1855 Map showing Toll House

Today Turnpike Avenue is a town road, but it didn’t start out that way. As its name implies, it once was a toll road. In 1804 the “Rhode Island Turnpike Company,” – with business partners Artemus Fish, Abraham Barker, Peleg Fish, Isaac Fish and others, petitioned the State Assembly to make a shortcut to Bristol Ferry and charge people to use the road.  The Assembly granted this request a year later, but added some rules.  The company had two years to create the road or the charter would be void and they could not make the road on any land they had not paid for already.  The capital stock was set at sixty shares at $50 for each share.

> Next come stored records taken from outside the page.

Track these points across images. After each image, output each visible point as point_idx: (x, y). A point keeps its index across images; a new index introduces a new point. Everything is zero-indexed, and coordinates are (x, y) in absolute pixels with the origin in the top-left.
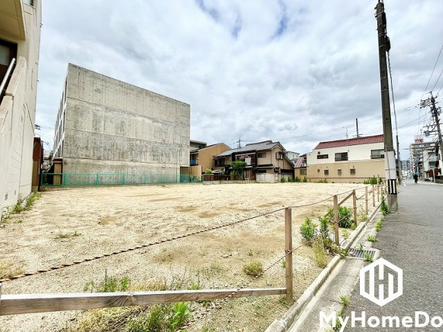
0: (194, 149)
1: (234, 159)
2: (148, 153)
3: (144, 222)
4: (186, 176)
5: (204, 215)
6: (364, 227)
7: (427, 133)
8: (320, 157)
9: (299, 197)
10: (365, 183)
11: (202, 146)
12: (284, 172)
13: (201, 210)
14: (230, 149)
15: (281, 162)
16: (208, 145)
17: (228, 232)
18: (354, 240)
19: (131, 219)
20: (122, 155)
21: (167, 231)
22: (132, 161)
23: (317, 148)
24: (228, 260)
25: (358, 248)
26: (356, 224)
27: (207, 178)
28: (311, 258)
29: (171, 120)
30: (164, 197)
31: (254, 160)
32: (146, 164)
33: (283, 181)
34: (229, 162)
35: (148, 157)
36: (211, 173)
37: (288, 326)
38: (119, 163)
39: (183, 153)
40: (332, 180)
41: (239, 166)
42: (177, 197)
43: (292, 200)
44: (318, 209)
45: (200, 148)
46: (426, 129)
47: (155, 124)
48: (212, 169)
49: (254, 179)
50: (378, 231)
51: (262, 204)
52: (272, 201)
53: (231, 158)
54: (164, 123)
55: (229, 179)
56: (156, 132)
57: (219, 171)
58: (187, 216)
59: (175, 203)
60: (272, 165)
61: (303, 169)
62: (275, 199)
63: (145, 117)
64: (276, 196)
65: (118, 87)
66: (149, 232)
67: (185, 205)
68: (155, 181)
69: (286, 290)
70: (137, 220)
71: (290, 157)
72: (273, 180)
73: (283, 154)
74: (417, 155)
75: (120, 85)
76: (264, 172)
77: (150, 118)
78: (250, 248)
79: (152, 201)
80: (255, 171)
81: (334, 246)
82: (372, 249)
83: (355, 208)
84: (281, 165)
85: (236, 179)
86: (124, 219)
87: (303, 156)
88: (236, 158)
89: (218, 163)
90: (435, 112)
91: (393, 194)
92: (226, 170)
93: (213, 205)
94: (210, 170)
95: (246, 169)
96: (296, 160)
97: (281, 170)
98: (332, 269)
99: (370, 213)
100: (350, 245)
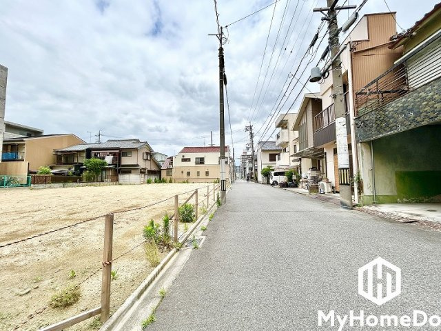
0: (15, 136)
1: (88, 156)
6: (202, 219)
7: (248, 149)
8: (184, 160)
11: (34, 133)
12: (151, 172)
14: (84, 143)
15: (148, 163)
17: (46, 255)
18: (191, 232)
23: (182, 152)
24: (27, 297)
25: (192, 239)
26: (197, 217)
31: (117, 159)
33: (149, 182)
34: (82, 160)
36: (48, 173)
40: (192, 181)
41: (96, 164)
45: (29, 136)
46: (247, 146)
48: (52, 168)
49: (116, 180)
50: (210, 220)
52: (129, 205)
53: (85, 155)
55: (81, 181)
57: (64, 169)
60: (138, 165)
61: (169, 170)
62: (134, 202)
64: (137, 198)
69: (100, 309)
71: (158, 158)
72: (139, 182)
73: (150, 155)
74: (244, 163)
76: (128, 172)
80: (119, 170)
82: (202, 237)
83: (197, 205)
84: (148, 166)
85: (90, 180)
87: (170, 158)
88: (93, 155)
89: (63, 160)
90: (252, 135)
91: (224, 191)
92: (76, 170)
93: (36, 219)
94: (48, 169)
95: (106, 169)
96: (163, 161)
97: (148, 171)
98: (164, 265)
99: (210, 207)
100: (188, 237)
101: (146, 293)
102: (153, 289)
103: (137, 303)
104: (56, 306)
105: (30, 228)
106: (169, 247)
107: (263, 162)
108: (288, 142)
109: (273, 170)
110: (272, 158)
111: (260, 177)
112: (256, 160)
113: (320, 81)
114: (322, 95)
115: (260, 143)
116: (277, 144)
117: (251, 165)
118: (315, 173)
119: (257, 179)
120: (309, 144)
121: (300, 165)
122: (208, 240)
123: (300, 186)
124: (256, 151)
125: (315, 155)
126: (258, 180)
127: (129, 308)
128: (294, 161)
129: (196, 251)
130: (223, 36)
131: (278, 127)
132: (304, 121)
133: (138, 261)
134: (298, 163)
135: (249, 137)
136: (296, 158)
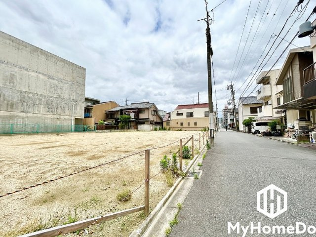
0: (89, 104)
1: (122, 114)
2: (42, 106)
3: (29, 169)
4: (80, 126)
5: (93, 158)
6: (197, 157)
7: (229, 104)
8: (178, 114)
9: (164, 141)
10: (202, 131)
11: (96, 102)
12: (157, 123)
13: (90, 154)
14: (119, 106)
15: (155, 117)
16: (101, 102)
17: (110, 170)
18: (191, 166)
19: (15, 167)
20: (11, 106)
21: (53, 175)
22: (23, 112)
23: (177, 109)
24: (106, 191)
25: (192, 171)
26: (193, 156)
27: (99, 128)
28: (165, 181)
29: (67, 78)
30: (58, 144)
31: (137, 115)
32: (39, 116)
33: (156, 130)
34: (118, 116)
35: (43, 109)
36: (103, 124)
37: (143, 233)
38: (7, 114)
39: (78, 108)
40: (185, 129)
41: (126, 119)
42: (70, 144)
43: (159, 143)
44: (174, 148)
45: (94, 104)
46: (229, 101)
47: (50, 80)
48: (104, 121)
49: (136, 128)
50: (203, 159)
51: (140, 146)
52: (147, 144)
53: (119, 113)
54: (60, 80)
55: (118, 129)
56: (51, 87)
57: (110, 122)
58: (76, 159)
59: (67, 149)
60: (148, 119)
61: (168, 122)
62: (149, 143)
63: (40, 73)
64: (150, 140)
65: (8, 41)
66: (33, 178)
67: (76, 150)
68: (49, 131)
69: (144, 207)
70: (21, 167)
71: (161, 114)
72: (149, 129)
73: (156, 111)
74: (225, 115)
75: (10, 39)
76: (143, 123)
77: (44, 75)
78: (125, 179)
79: (43, 148)
80: (138, 122)
81: (179, 172)
82: (199, 171)
83: (193, 147)
84: (155, 119)
85: (123, 128)
86: (6, 168)
87: (169, 113)
88: (124, 113)
89: (109, 116)
90: (233, 93)
91: (212, 137)
92: (115, 122)
93: (101, 149)
94: (102, 122)
95: (131, 121)
96: (164, 116)
97: (155, 122)
98: (176, 187)
99: (201, 149)
100: (189, 170)
101: (167, 203)
102: (172, 202)
103: (163, 209)
104: (120, 200)
105: (100, 154)
106: (178, 175)
107: (244, 114)
108: (270, 96)
109: (255, 121)
110: (254, 110)
111: (241, 127)
112: (237, 113)
113: (312, 35)
114: (313, 48)
115: (240, 98)
116: (258, 98)
117: (232, 117)
118: (304, 124)
119: (238, 128)
120: (296, 96)
121: (285, 116)
122: (205, 174)
123: (286, 135)
124: (237, 105)
125: (303, 107)
126: (240, 129)
127: (159, 210)
128: (277, 112)
129: (197, 180)
130: (209, 18)
131: (260, 83)
132: (289, 75)
133: (159, 182)
134: (283, 115)
135: (231, 94)
136: (279, 110)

According to the charter, the route was “beginning at the fork of the east and west roads near Mr. Job Durfey’s and from thence on a southwesterly course, until it shall meet with the east road near the corner of the orchard late belonging to Mrs. Bathsheba Fish.”  A “turnpike” (a pike or pole on a swivel that was turned to let the travelers through after they paid their toll) was set up in a toll house by the Methodist meeting house near Dexter Street.  The Turnpike ran a mile and three quarters.  By 1853 there was a suit filed against the turnpike company, but it existed until 1864 when the owner, Gardner Thomas, donated the turnpike road to the town.